Extracted text:
With reunification Germany has also experienced a growing number of immigrants – several million of them from Turkey — fueling complaints from Germans that they are taking jobs and not assimilating into German society. During TV interviews I did with Muslim Turkish leaders they said most Turks are not taking jobs from Germans, and in fact, have their own businesses. They also said many Turks are working to become part of German society, but are different because they are Muslim.
Many Germans, young and old, told me that they never imagined reunification would happen during their lifetime, and the transition is going smoother than they thought it would. Germany is going through growing pains, but pains that are necessary for the country to move forward.
——————
Renita Jablonski, WCPN-WVIZ Radio, Cleveland, OH
In my reporter’s notebook, before pages of scurried handwriting describing the composition of the German Bundestag, I read about my initial glimpses of a country that links nations, and cultures. The writing preceded any meetings with the fellow journalists or RIAS program managers. After barely making two flight connections, and a sleepless ride over the Atlantic Ocean, I walked outside of the glass doors of our Berlin hotel, passed a rack of bicycles for rent, down unknown streets, eventually sitting down to record what I saw. Simple descriptions of old-looking buildings and a museum with pieces of the Berlin wall displayed on its grounds prompted flashes of TV news clips I watched as a child of a celebration I did not fully understand. Tiny pod-like cars parked along curbs made me think of the struggle in my own hometown, to balance technological advances with a manufacturing industry in trouble. A piece of graffiti using President Bush’s name was a quick reminder of the disdain many Europeans hold for the current U.S. Administration, and its recent decisions. Those quick scribbles from a concrete step in Berlin laid the foundation for two weeks of questions, sightseeing, and listening that would not only enhance my knowledge of Germany, but the world, and myself as well.

What the exercise asks: Reproduce a part of the text on Germany, starting at the words "Many Germans, young" and ending after the words "to move forward.".

Data rows:
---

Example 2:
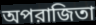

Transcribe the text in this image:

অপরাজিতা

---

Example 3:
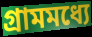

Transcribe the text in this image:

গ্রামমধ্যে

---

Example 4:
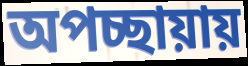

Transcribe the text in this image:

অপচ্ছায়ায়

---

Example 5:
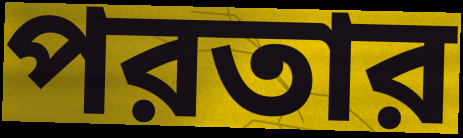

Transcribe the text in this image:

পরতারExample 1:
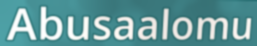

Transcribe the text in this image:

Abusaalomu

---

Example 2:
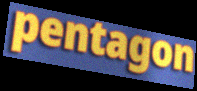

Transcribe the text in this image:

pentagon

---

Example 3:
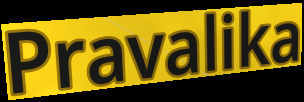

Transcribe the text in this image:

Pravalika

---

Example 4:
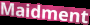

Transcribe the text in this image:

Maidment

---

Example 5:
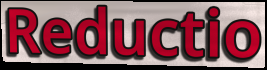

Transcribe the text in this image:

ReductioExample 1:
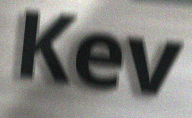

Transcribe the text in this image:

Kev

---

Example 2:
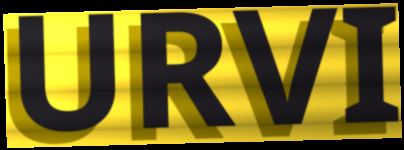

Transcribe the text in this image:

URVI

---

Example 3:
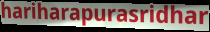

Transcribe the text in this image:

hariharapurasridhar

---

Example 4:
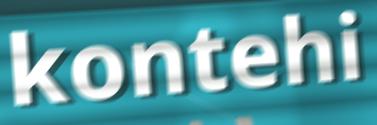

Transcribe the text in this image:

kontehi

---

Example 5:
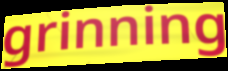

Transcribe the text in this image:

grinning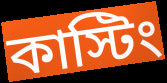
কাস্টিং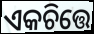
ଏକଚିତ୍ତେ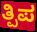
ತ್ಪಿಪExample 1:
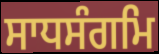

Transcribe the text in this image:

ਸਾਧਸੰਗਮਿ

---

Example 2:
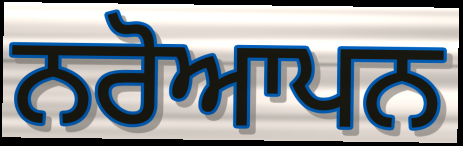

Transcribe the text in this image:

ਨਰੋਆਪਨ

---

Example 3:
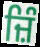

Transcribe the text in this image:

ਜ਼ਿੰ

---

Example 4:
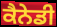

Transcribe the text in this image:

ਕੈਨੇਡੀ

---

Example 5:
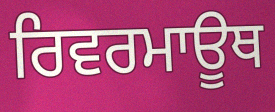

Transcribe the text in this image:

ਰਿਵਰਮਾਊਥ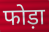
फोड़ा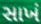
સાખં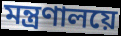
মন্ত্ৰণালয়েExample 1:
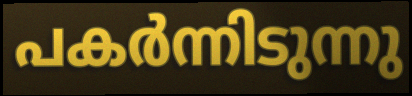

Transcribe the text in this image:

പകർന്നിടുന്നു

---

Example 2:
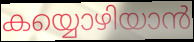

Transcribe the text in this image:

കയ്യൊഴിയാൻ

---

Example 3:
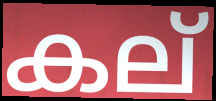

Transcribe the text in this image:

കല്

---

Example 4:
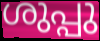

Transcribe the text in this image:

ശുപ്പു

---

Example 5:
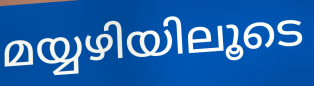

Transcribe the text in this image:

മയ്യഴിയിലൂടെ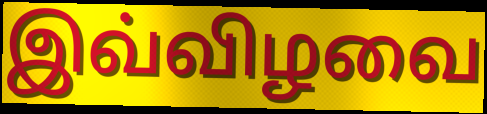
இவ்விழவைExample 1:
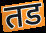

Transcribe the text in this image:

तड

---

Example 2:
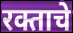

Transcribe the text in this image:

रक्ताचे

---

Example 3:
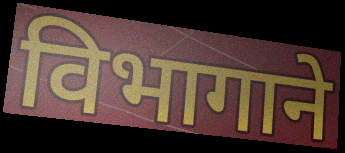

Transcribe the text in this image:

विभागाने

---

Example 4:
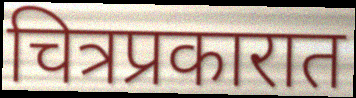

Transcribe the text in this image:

Output for this exercise:
Many Germans, young and old, told me that they never imagined reunification would happen during their lifetime, and the transition is going smoother than they thought it would. Germany is going through growing pains, but pains that are necessary for the country to move forward.